-- AVAILABLE DATA follows --

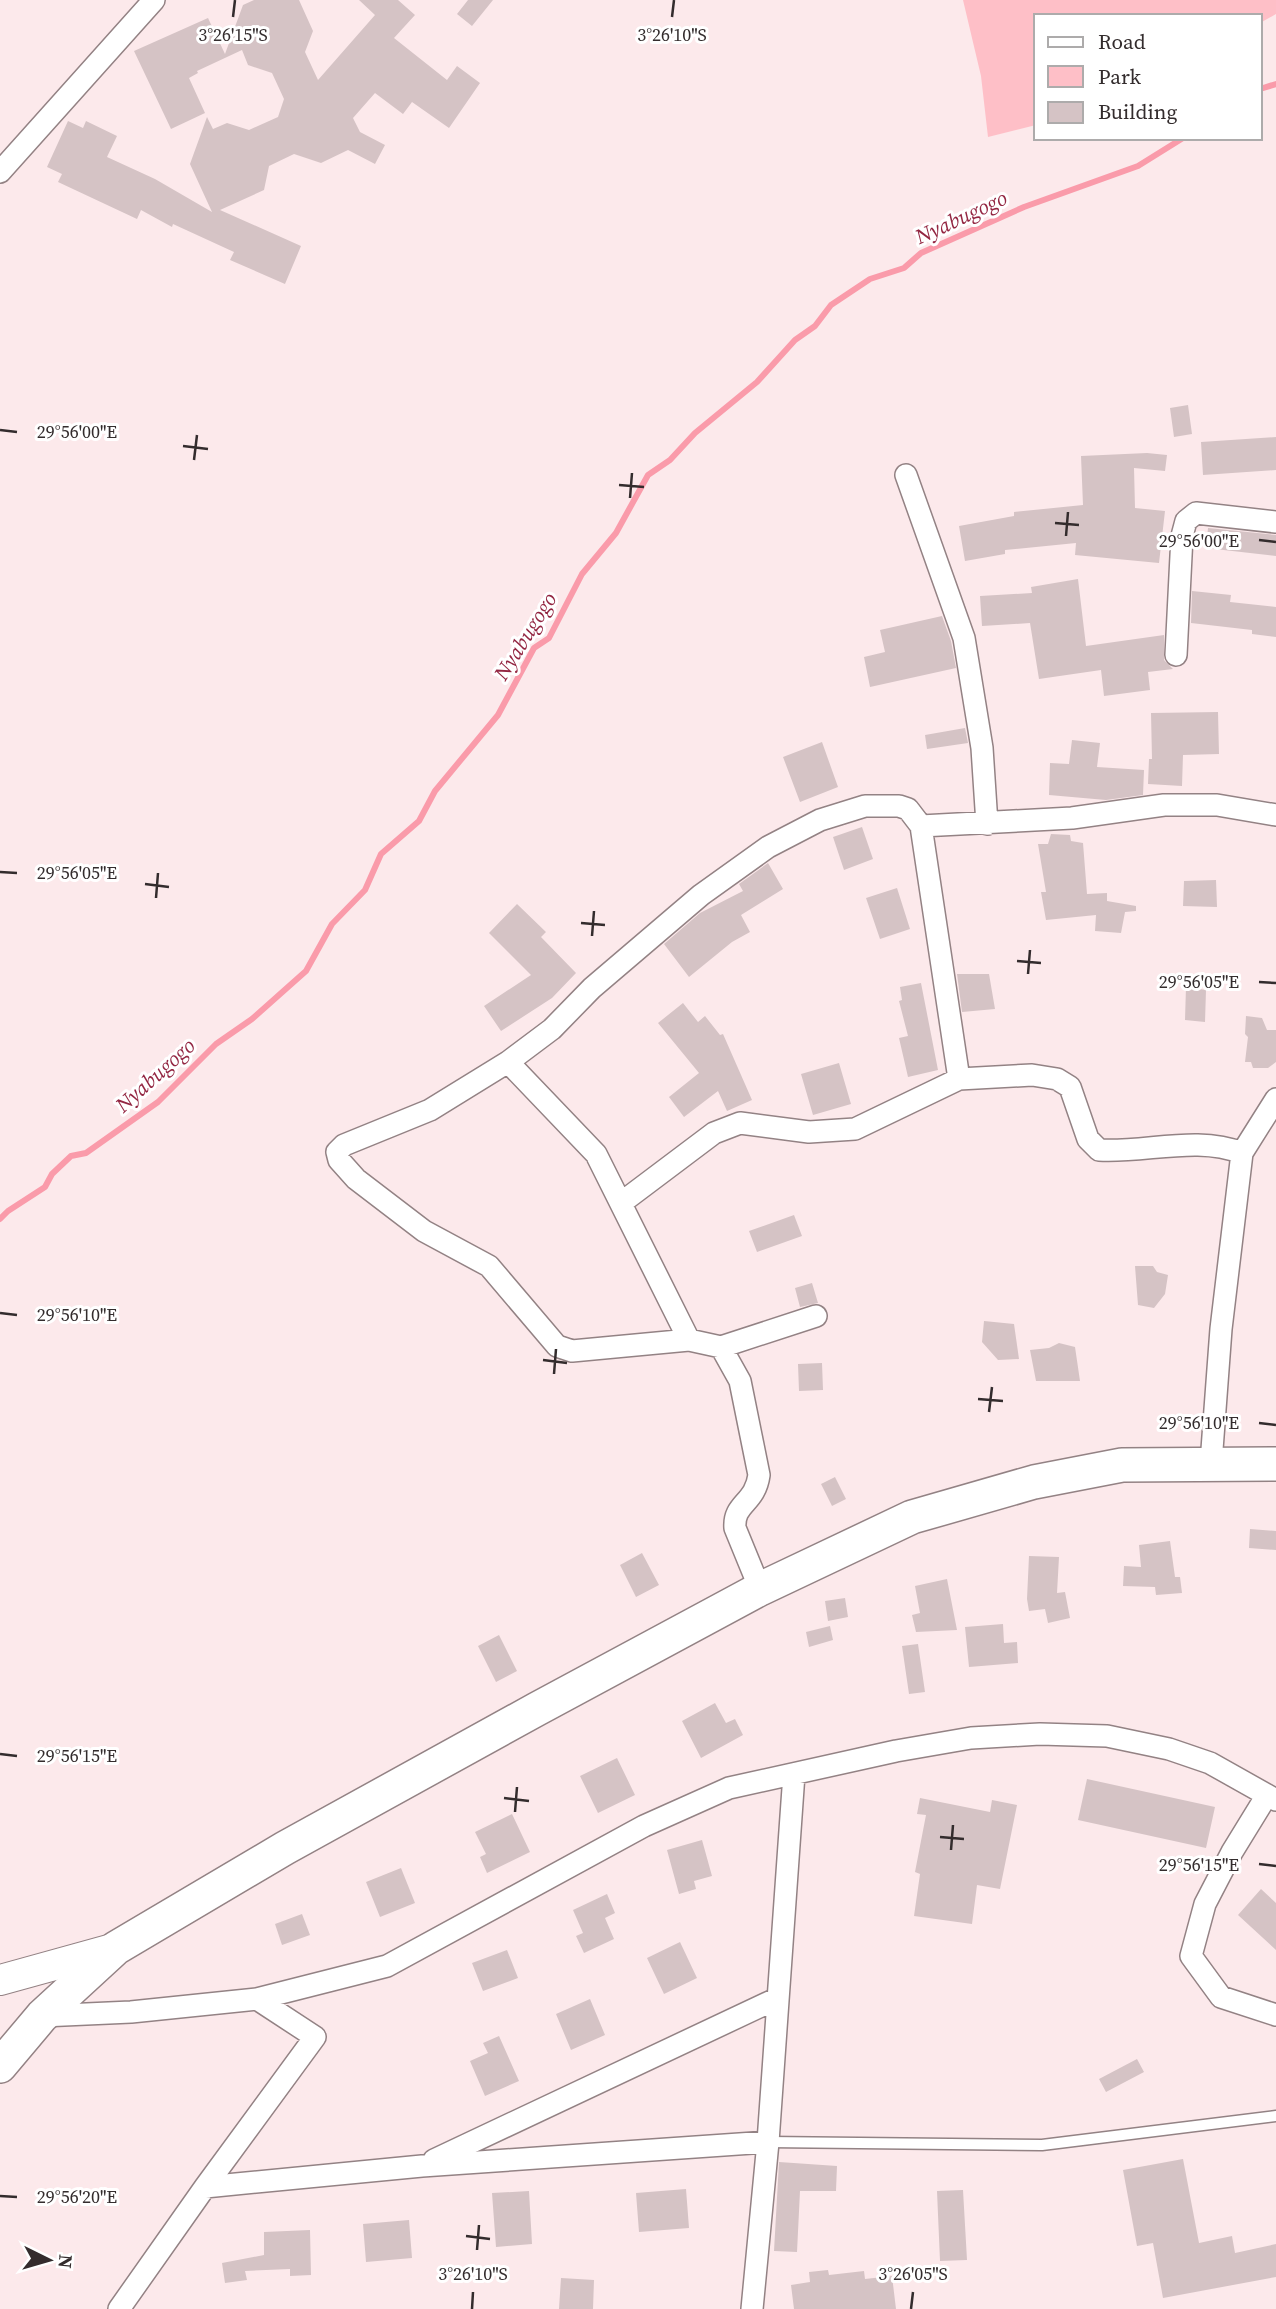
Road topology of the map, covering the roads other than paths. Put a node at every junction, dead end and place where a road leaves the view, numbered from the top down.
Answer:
1 (154, 0) edge
2 (0, 172) edge
3 (906, 475) dead end
4 (1276, 522) edge
5 (1176, 656) dead end
6 (1276, 815) edge
7 (987, 824) junction
8 (921, 826) junction
9 (508, 1062) junction
10 (959, 1079) junction
11 (1276, 1099) edge
12 (1242, 1153) junction
13 (621, 1203) junction
14 (816, 1316) dead end
15 (689, 1340) junction
16 (721, 1347) junction
17 (1211, 1463) junction
18 (1276, 1464) edge
19 (760, 1589) junction
20 (794, 1774) junction
21 (1272, 1798) edge
22 (116, 1948) junction
23 (0, 1980) edge
24 (778, 1998) junction
25 (257, 1999) junction
26 (1276, 2015) edge
27 (42, 2016) junction
28 (0, 2066) edge
29 (1276, 2116) edge
30 (768, 2142) junction
31 (422, 2166) junction
32 (205, 2187) junction
33 (120, 2309) edge
34 (752, 2309) edge

1 - 2 street
3 - 7 street
4 - 5 street
6 - 7 street
7 - 8 street
8 - 9 street
8 - 10 street
9 - 13 street
9 - 15 street
10 - 12 street
10 - 13 street
11 - 12 street
12 - 17 street
13 - 15 street
14 - 16 street
15 - 16 street
16 - 19 street
17 - 18 main road
17 - 19 main road
19 - 22 main road
20 - 21 street
20 - 24 street
20 - 25 street
21 - 26 street
22 - 23 street
22 - 27 main road
24 - 30 street
24 - 31 street
25 - 27 street
25 - 32 street
27 - 28 main road
29 - 30 lane
30 - 31 street
30 - 34 street
31 - 32 street
32 - 33 street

-- AVAILABLE DATA concluded --

WHAT TO PRODUCE:
Work out how many lines contain the word "main" in the records, and answer with the number only.

YOUR RESPONSE:
5